Antigen/Antibody detection
Antibodies usually become detectable from 3 to 12 weeks after infection. As a rule, an infected person remains antibody-positive for life, but antibody titres often fall in patients with AIDS. The most widely applied tests are the indirect and the competitive ELISA, using mostly a mixture of viral antigens. It is recommended that confirmatory tests are carried out to exclude the possibility of false positive results. These are either variations of ELISA tests or Western blot analysis of antibody specificity.

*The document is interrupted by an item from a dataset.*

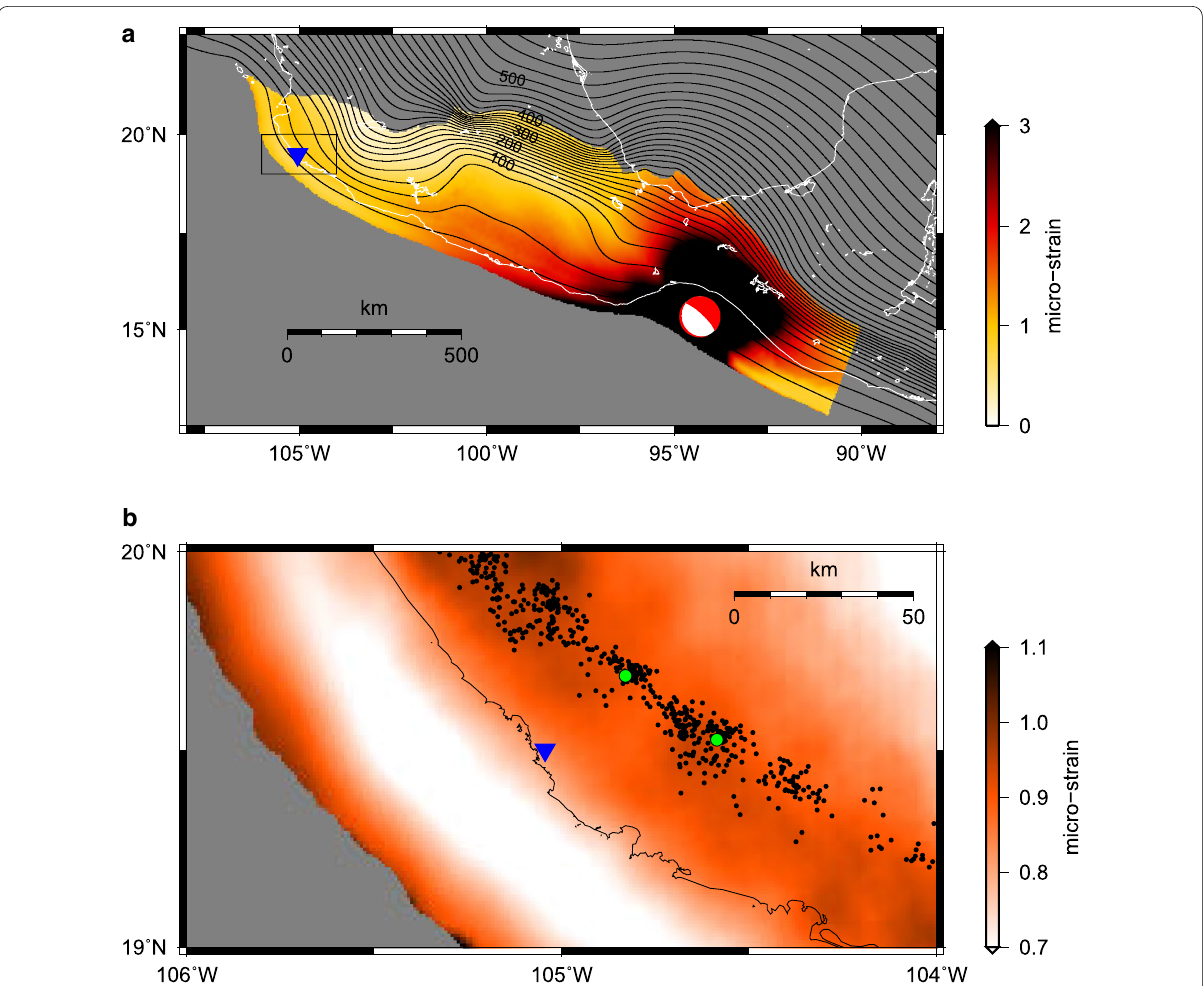
Fig. 3 Maximum magnitudes of the strain tensor eigenvalues at depths along the slab top. The contour lines in a show the depths of Slab2 and those obtained by extrapolation, in km. In the magnified map in b , the locations of tectonic tremors by Idehara et al. (2014) are indicated by black dots. Station CJIG is indicated by a blue inverse triangle. Two assumed locations of triggered tremors are indicated by green circles, where stress changes are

Viral genome amplification (PCR).
The PCR technique represents a major advance in the diagnosis of HIV infection. This powerful technique can amplify target DNA present in minute amounts. It is therefore useful for early detection of HIV in infants born to infected mothers, since the presence of maternal IgG antibodies excludes serological testing during the first months after birth. Quantitative determination of plasma viraemia (virion RNA) by reverse transcription PCR (RT-PCR) has become a major tool to follow the progression of HIV infection in untreated patients and to monitor the effects of antiviral chemotherapy in patients.
CD4+ lymphocyte count
A hallmark of chronic HIV infection is the depletion of CD4+ lymphocytes and loss of these cells is closely associated with acquisition of the characteristic opportunistic infections. The monitoring of CD4+ lymphocyte count is therefore an important determinant for clinical staging, initiation of antiviral therapy and PCP prophylaxis. However, the present knowledge that HIV is actively replicating in lymphatic organs throughout the infection raises the question of whether the peripheral blood, containing 2% of the total T-cell population, gives a representative picture of the pathogenic process. Plasma viraemia, together with CD4 counts, has therefore come to play a more important role in deciding when to initiate antiviral therapy.